• _TO-DO ITEM_: The records shown below are to be repeated exactly and completely.

• _Saved data entries_:
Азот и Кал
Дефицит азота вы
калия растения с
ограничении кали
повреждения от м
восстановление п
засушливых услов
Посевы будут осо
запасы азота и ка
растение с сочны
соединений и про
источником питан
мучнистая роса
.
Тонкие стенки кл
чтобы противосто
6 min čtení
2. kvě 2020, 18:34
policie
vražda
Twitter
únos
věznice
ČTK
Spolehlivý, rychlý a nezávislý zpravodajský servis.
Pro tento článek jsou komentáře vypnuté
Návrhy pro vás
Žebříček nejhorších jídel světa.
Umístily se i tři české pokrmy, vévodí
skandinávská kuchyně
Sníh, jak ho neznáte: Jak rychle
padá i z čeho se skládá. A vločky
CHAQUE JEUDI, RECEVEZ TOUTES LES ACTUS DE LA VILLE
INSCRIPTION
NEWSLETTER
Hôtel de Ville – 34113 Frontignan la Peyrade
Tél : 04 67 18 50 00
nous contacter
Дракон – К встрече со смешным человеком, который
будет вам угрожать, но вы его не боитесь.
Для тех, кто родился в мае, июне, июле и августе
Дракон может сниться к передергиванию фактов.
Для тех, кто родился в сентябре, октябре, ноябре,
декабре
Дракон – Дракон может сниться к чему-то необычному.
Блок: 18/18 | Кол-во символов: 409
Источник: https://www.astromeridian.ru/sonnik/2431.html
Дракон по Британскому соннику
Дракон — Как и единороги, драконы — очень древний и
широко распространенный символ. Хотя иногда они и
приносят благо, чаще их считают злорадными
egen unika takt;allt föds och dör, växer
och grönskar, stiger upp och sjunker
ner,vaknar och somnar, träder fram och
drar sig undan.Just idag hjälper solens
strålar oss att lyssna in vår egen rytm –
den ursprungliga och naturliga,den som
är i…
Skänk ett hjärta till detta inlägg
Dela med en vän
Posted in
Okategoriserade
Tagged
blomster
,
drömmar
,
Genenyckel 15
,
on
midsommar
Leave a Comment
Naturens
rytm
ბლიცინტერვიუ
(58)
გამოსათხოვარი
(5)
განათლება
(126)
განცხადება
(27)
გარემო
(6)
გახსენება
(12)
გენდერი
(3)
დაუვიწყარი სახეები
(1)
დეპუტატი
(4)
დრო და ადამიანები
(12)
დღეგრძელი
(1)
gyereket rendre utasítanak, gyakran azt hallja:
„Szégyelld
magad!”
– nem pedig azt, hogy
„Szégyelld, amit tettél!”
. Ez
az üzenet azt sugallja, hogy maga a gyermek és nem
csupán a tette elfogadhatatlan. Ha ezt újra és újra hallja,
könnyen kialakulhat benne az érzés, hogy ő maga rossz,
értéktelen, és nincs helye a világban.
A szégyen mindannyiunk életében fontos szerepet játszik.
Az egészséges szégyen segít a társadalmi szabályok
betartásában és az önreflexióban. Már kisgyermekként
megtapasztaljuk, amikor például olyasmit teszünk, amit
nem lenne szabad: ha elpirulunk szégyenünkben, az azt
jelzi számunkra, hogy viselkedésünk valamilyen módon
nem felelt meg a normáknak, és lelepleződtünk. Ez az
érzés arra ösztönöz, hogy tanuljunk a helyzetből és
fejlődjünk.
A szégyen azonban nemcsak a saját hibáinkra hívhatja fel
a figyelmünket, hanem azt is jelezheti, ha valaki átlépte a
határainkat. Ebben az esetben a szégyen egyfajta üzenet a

• _SOLUTION TO THIS EXERCISE_:
Азот и Кал
Дефицит азота вы
калия растения с
ограничении кали
повреждения от м
восстановление п
засушливых услов
Посевы будут осо
запасы азота и ка
растение с сочны
соединений и про
источником питан
мучнистая роса
.
Тонкие стенки кл
чтобы противосто
6 min čtení
2. kvě 2020, 18:34
policie
vražda
Twitter
únos
věznice
ČTK
Spolehlivý, rychlý a nezávislý zpravodajský servis.
Pro tento článek jsou komentáře vypnuté
Návrhy pro vás
Žebříček nejhorších jídel světa.
Umístily se i tři české pokrmy, vévodí
skandinávská kuchyně
Sníh, jak ho neznáte: Jak rychle
padá i z čeho se skládá. A vločky
CHAQUE JEUDI, RECEVEZ TOUTES LES ACTUS DE LA VILLE
INSCRIPTION
NEWSLETTER
Hôtel de Ville – 34113 Frontignan la Peyrade
Tél : 04 67 18 50 00
nous contacter
Дракон – К встрече со смешным человеком, который
будет вам угрожать, но вы его не боитесь.
Для тех, кто родился в мае, июне, июле и августе
Дракон может сниться к передергиванию фактов.
Для тех, кто родился в сентябре, октябре, ноябре,
декабре
Дракон – Дракон может сниться к чему-то необычному.
Блок: 18/18 | Кол-во символов: 409
Источник: https://www.astromeridian.ru/sonnik/2431.html
Дракон по Британскому соннику
Дракон — Как и единороги, драконы — очень древний и
широко распространенный символ. Хотя иногда они и
приносят благо, чаще их считают злорадными
egen unika takt;allt föds och dör, växer
och grönskar, stiger upp och sjunker
ner,vaknar och somnar, träder fram och
drar sig undan.Just idag hjälper solens
strålar oss att lyssna in vår egen rytm –
den ursprungliga och naturliga,den som
är i…
Skänk ett hjärta till detta inlägg
Dela med en vän
Posted in
Okategoriserade
Tagged
blomster
,
drömmar
,
Genenyckel 15
,
on
midsommar
Leave a Comment
Naturens
rytm
ბლიცინტერვიუ
(58)
გამოსათხოვარი
(5)
განათლება
(126)
განცხადება
(27)
გარემო
(6)
გახსენება
(12)
გენდერი
(3)
დაუვიწყარი სახეები
(1)
დეპუტატი
(4)
დრო და ადამიანები
(12)
დღეგრძელი
(1)
gyereket rendre utasítanak, gyakran azt hallja:
„Szégyelld
magad!”
– nem pedig azt, hogy
„Szégyelld, amit tettél!”
. Ez
az üzenet azt sugallja, hogy maga a gyermek és nem
csupán a tette elfogadhatatlan. Ha ezt újra és újra hallja,
könnyen kialakulhat benne az érzés, hogy ő maga rossz,
értéktelen, és nincs helye a világban.
A szégyen mindannyiunk életében fontos szerepet játszik.
Az egészséges szégyen segít a társadalmi szabályok
betartásában és az önreflexióban. Már kisgyermekként
megtapasztaljuk, amikor például olyasmit teszünk, amit
nem lenne szabad: ha elpirulunk szégyenünkben, az azt
jelzi számunkra, hogy viselkedésünk valamilyen módon
nem felelt meg a normáknak, és lelepleződtünk. Ez az
érzés arra ösztönöz, hogy tanuljunk a helyzetből és
fejlődjünk.
A szégyen azonban nemcsak a saját hibáinkra hívhatja fel
a figyelmünket, hanem azt is jelezheti, ha valaki átlépte a
határainkat. Ebben az esetben a szégyen egyfajta üzenet a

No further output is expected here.